My background: I have never published anything on Wikipedia before; I'm sure I am not using the correct templates for a deletion argument. I am a reasonably well published but not particularly notable discrete mathematician and computer scientist; Robert (Bob) H. Sloan. I have had a child attend this camp, presumably giving me both more knowledge and more bias. —Preceding unsigned comment added by 131.193.40.122 (talk) 15:57, 23 July 2008 (UTC)[reply]
- Keep. There appears to have been coverage in the Wall Street Journal. The 2006 camp was held at UC Santa Cruz, and the UCSC in the News page for August 28, 2006 says: "The gifted middleschoolers at UCSC's MathPath were featured in the Wall Streeet Journal's weekend edition." But I can't confirm this at the Wall Street Journal itself, perhaps because it may only have relatively recent articles online. --Eastmain (talk) 16:25, 23 July 2008 (UTC)[reply]
- Keep. Although Mathpath may be a small camp, it is one of the few math summer camps available for middle school students. In order for Wikipedia to be a fair encyclopedia, it should have some information about this camp. Hm29168 (talk) 17:14, 23 July 2008 (UTC)[reply]
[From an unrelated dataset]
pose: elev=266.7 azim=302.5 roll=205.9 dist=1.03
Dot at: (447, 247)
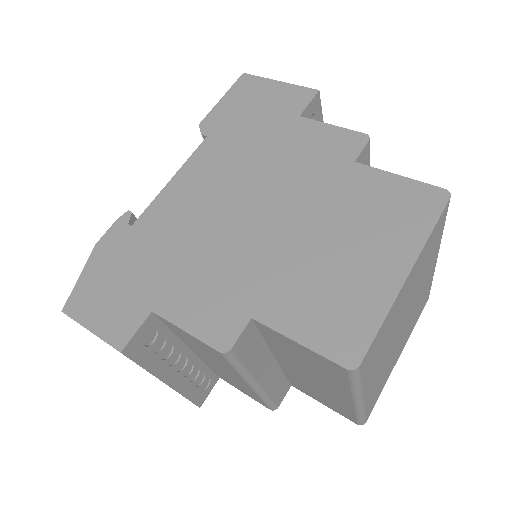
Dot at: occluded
- Keep. The wall street journal article is refrenced now. This article explains why MathPath is important. Whitesoxman (talk) 17:48, 23 July 2008 (UTC)[reply]
- The above discussion is preserved as an archive of the debate. Please do not modify it. Subsequent comments should be made on the appropriate discussion page (such as the article's talk page or in a deletion review). No further edits should be made to this page.